• Data to process:
= Beginning of Section =

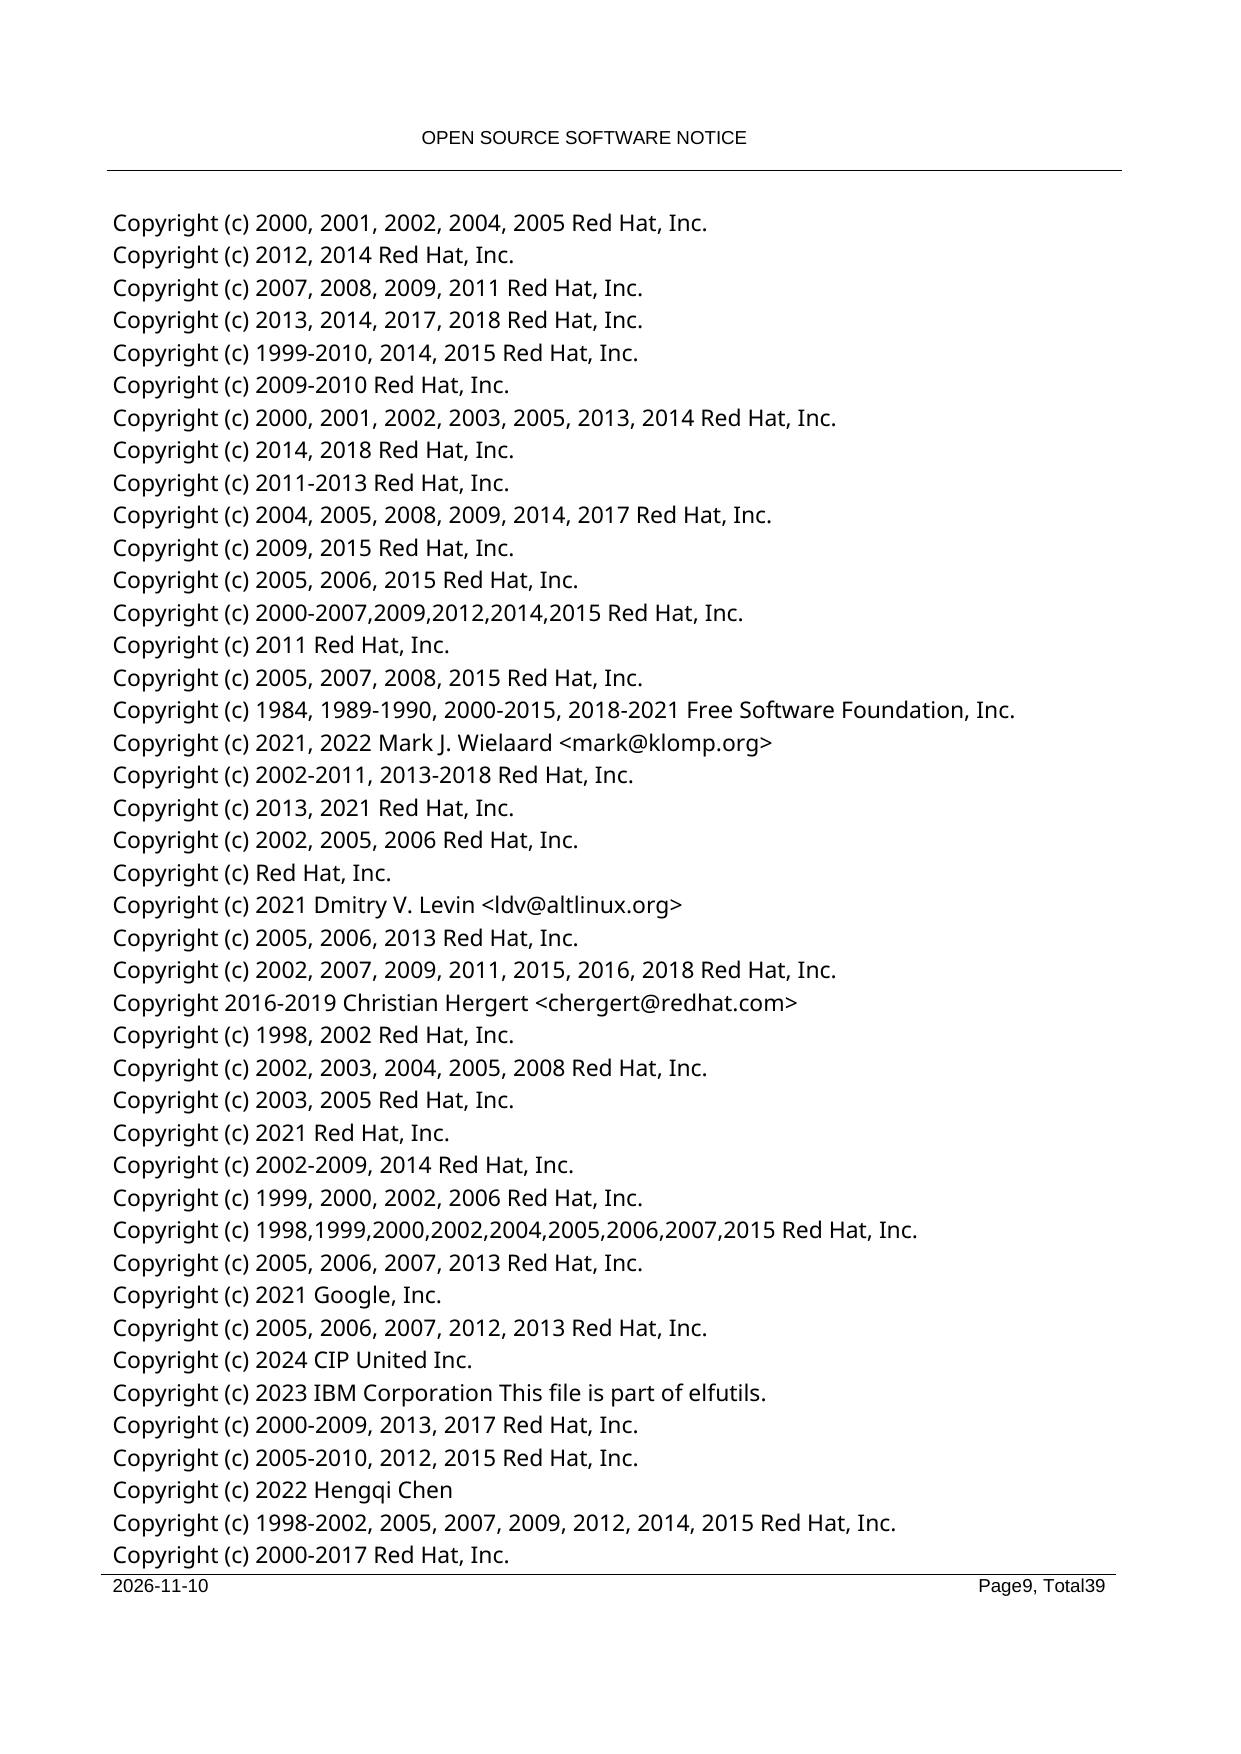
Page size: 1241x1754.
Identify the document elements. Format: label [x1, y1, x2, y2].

= End of Section =
= Beginning of Section =

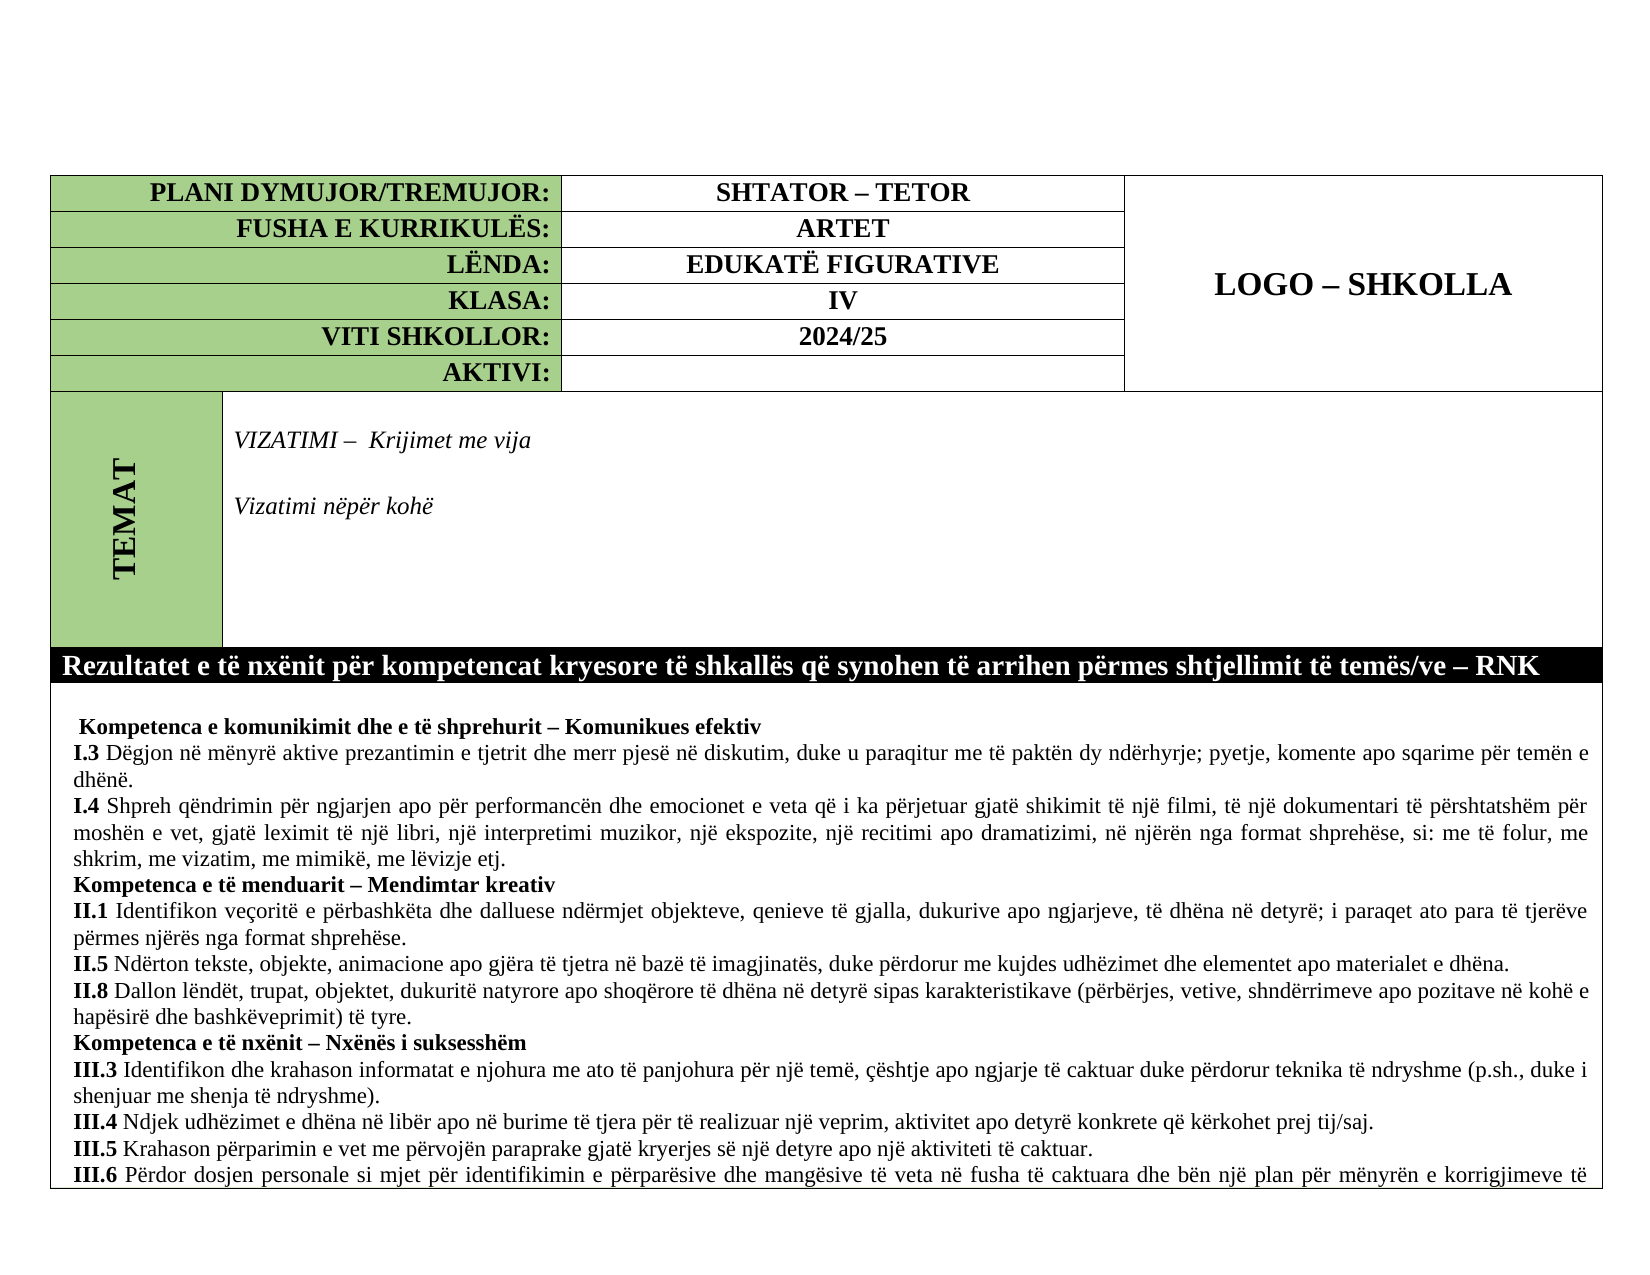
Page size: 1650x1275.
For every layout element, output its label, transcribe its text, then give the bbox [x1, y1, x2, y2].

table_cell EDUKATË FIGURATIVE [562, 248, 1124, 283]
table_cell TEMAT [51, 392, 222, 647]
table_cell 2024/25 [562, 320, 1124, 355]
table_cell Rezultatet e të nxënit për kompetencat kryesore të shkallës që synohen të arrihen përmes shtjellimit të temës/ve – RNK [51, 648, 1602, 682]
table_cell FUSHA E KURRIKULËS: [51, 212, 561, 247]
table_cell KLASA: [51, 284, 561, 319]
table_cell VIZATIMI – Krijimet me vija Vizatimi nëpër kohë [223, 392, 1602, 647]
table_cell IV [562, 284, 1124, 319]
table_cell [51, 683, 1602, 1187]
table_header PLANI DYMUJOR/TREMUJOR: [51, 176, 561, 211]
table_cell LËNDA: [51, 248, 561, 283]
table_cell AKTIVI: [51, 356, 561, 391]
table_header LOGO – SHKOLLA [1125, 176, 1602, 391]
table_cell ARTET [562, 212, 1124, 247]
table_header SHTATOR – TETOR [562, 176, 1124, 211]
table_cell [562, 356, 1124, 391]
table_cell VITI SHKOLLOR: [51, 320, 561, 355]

= End of Section =

• What you are asked to do: Using the records above, restate word for word the lines from the one with "Page size: 1241x1754." through the one with "Identify the document", both included.

• Task answer:
Page size: 1241x1754.
Identify the document elements. Format: label [x1, y1, x2, y2].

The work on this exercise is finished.